In the name of the daughter

Rebecca Miller talks about her new movie "The Ballad of Jack and Rose," directing her famous husband, and the inevitable questions about her legendary father.

Mar 25, 2005 | "I warn you, I really don't want to talk about my father," said Rebecca Miller, sitting down across from me at a Manhattan restaurant. It was a rickety start to our interview, which trailed directly after one she'd done with "Fresh Air's" Terry Gross. Gross had apparently put Miller, the writer and director of the new film "The Ballad of Jack and Rose," in an uncomfortable Vulcan mind-meld on the subject of her dad, the playwright Arthur Miller, who passed away in February.

A brunette who is beautiful in a thin, pre-Raphaelite way, Miller appeared slightly menacing; her eyes focused on mine like a suspicious housecat who would rather scratch a proffered hand than sniff it. I assured Miller that we didn't need to talk about her father, yet.

But she wasn't done. "It's just that A, that's really not why anyone would go to see a movie," she said with exasperation, "and B, I resent it when someone hasn't thought about a thing enough that they can talk to someone about the thing they're supposed to talk about." Miller gave a pointed so don't fuck with me or I'll tell the next reporter how unprepared you were laugh and managed to un-puff herself enough to order a tomato juice.

Miller, 42, is one of those almost comically hyphenated professionals, though the painter-actress-screenwriter-novelist-director does tend to wear only two of her hats at one time -- three if you count the time she adapted and directed her second film, the 2002 Sundance Grand Jury winner "Personal Velocity," from her own novel.

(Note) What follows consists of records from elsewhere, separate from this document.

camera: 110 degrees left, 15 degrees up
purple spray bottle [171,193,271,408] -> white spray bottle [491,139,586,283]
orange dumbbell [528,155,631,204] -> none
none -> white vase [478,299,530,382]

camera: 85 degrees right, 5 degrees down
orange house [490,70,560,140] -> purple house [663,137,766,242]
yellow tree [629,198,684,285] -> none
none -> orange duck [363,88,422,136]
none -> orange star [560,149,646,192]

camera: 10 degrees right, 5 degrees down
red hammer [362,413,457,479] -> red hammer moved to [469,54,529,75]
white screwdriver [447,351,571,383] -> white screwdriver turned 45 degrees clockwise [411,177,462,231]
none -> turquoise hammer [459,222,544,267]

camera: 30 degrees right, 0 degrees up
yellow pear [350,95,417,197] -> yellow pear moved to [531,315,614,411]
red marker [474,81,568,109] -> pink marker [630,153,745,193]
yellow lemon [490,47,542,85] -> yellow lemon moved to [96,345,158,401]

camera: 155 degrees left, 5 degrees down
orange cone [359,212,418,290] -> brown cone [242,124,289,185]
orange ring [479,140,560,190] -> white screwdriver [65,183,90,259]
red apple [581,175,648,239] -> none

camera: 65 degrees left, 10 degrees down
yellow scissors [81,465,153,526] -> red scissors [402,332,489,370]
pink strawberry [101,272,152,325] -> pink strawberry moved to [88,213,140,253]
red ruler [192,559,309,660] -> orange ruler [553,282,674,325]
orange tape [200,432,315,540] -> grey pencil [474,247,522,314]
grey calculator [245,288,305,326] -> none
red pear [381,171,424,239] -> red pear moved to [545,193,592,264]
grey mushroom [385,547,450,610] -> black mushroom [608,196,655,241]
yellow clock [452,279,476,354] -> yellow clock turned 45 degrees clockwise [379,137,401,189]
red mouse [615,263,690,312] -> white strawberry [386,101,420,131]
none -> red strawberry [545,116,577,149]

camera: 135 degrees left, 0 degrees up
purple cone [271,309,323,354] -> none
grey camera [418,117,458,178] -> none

At least her varied vocations obscure her also being a multi-hyphenate celebrity relation: the daughter of Arthur Miller and his wife of 40 years, the late photographer Inge Morath, and the wife of actor Daniel Day-Lewis.

"The Ballad of Jack and Rose"

Directed by Rebecca Miller

Starring Daniel Day-Lewis, Camilla Belle, and Catherine Keener

Day-Lewis stars in "The Ballad of Jack and Rose" as Jack Slavin, a terminally ill father who has raised his 16-year-old daughter Rose (Camilla Belle) alone on an abandoned island commune. As he prepares to die, Jack invites his girlfriend (Catherine Keener) and her sons to move into his and Rose's utopia, and Rose's jealous devotion to Jack becomes fierce, dangerous and, yes, downright incestuous.

Miller was born in 1962, the year her father's second wife, Marilyn Monroe, died. Her parents had met on the set of Monroe's last film, the Arthur Miller-penned "Misfits," where Morath was a still photographer and he was in the final throes of his marriage. The family lived in Roxbury, Conn., in what Miller said was "then real country" -- though it was also home to artists like her parents and sculptor Alexander Calder. "I remember the bulldozers as they made their ineluctable advance across the landscape," she said. "I would weep, really cry, when I saw a house go up."

Some of that grief is reborn on-screen in Jack Slavin, a rigid conservationist, though Miller said her interest in commune life came from memories of her half-brother, 16 years her senior, who "experienced the '60s in a very total way." When she was a child, Miller visited her brother on the commune where he lived, and "idealized that way of life." She noted that while she pulled her inspiration for Jack from the leftist radicalism of the 1960s, she's not sure that she hasn't created a very conservative hero. "You have people who are radical Christians, all the way on the other side, who [like Jack] don't want their children to have contact with the outside world," she said.